▶ _WHAT YOU ARE ASKED TO DO_
Return every line of the records that contains the word "shown".
──────── PROVIDED MATERIAL ────────
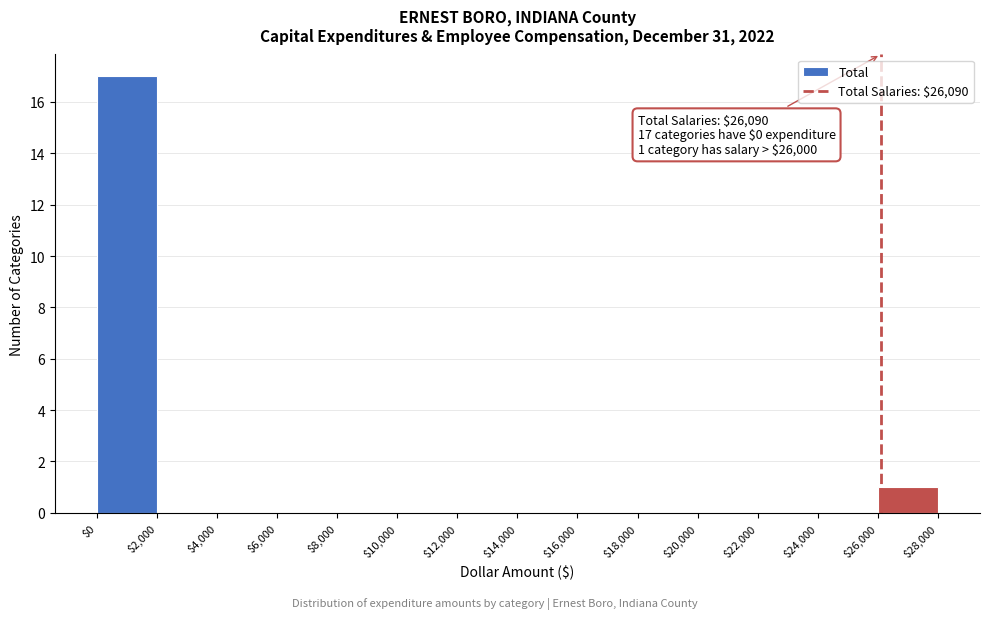

Over which range of the x-axis is the bar tallest?

$0 to $2,000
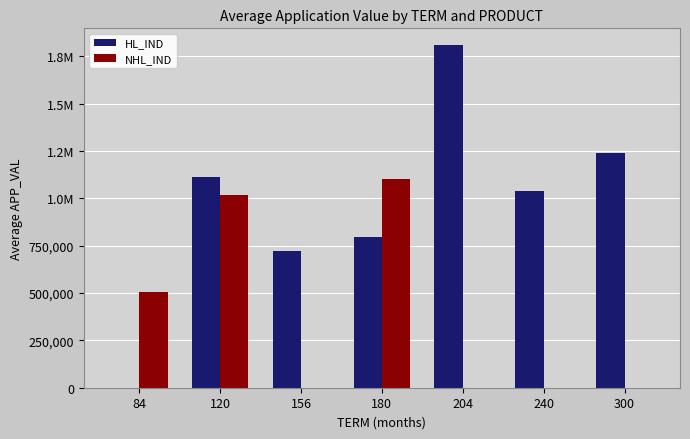

What are all the series names shown in the legend?

HL_IND, NHL_IND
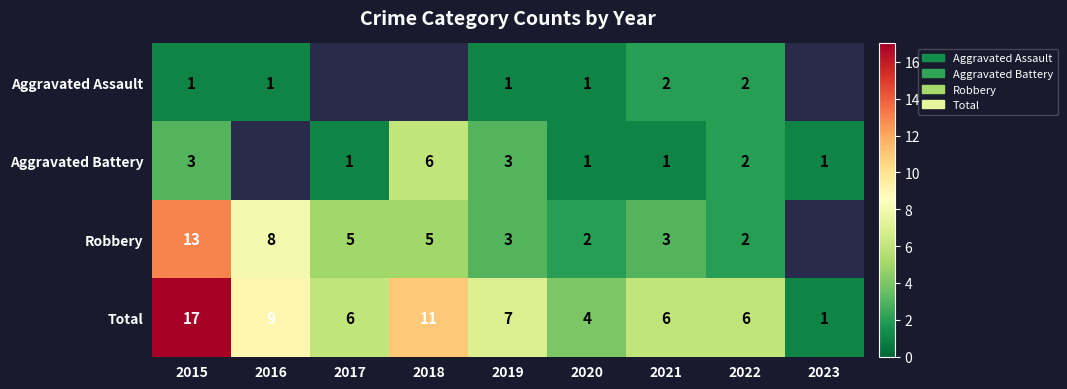

What is the sum of the Total values at 2022 and 2017?

12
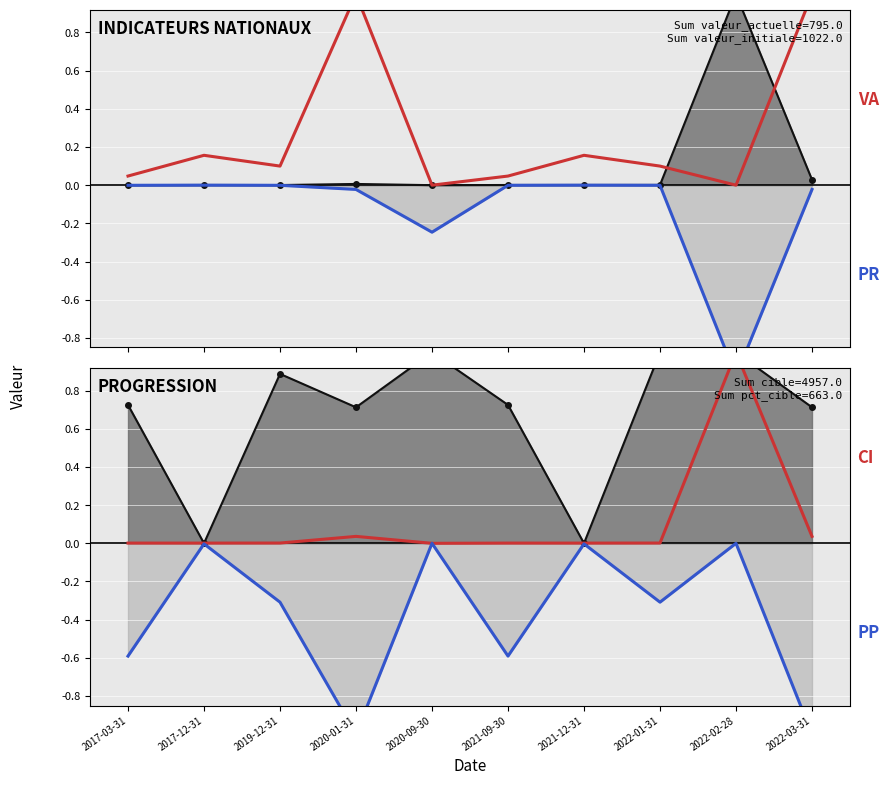

What is the sum of all cible values?

1.1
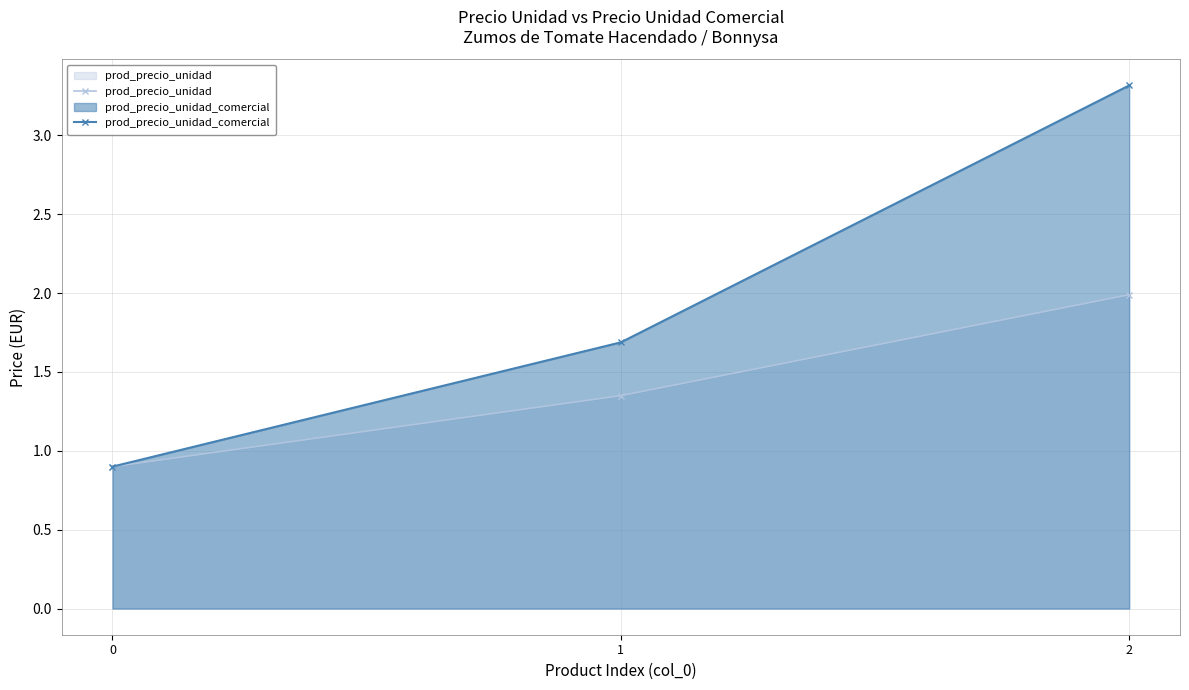

How many lines are shown in the chart?

2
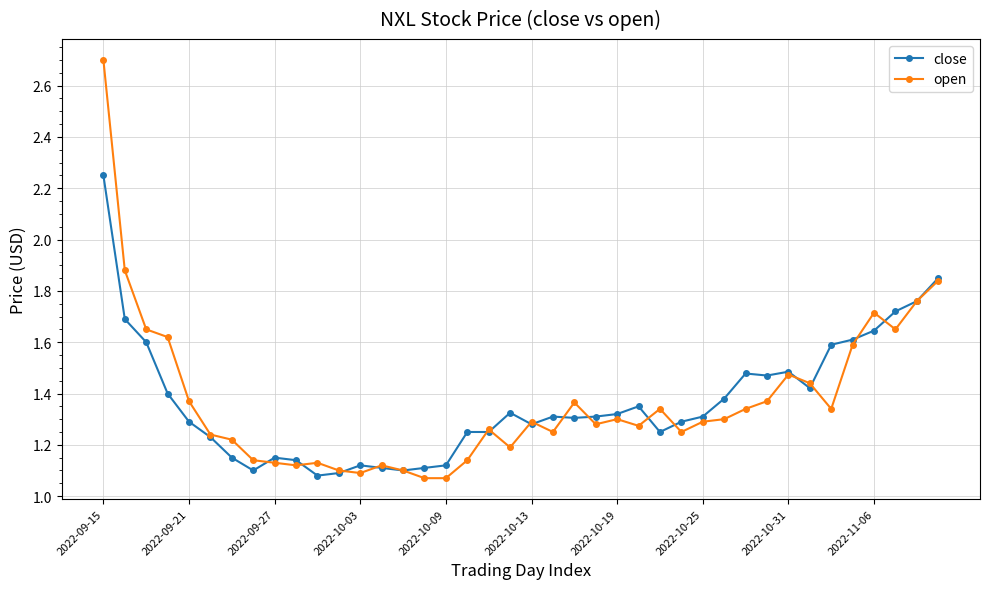

Which series has the widest spread of values?

open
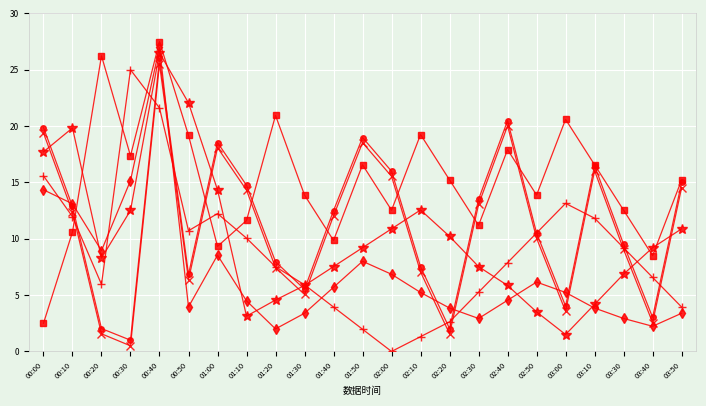

What is the spread (max minus min) of values at 02:50?

10.4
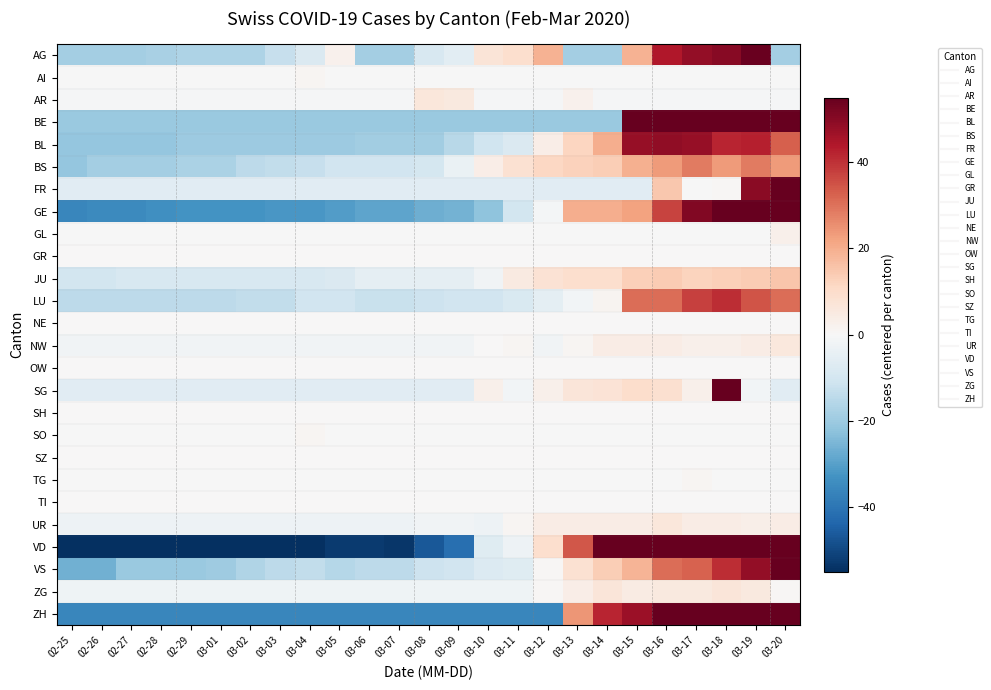

At 03-19, list the series in order from smallest to largest.

SG, AR, GL, AI, SO, TG, GR, NE, OW, SH, SZ, TI, UR, NW, ZG, JU, BS, LU, BL, VS, FR, AG, BE, GE, ZH, VD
────────
▶ _OUTPUT_
What are all the series names shown in the legend?
How many lines are shown in the chart?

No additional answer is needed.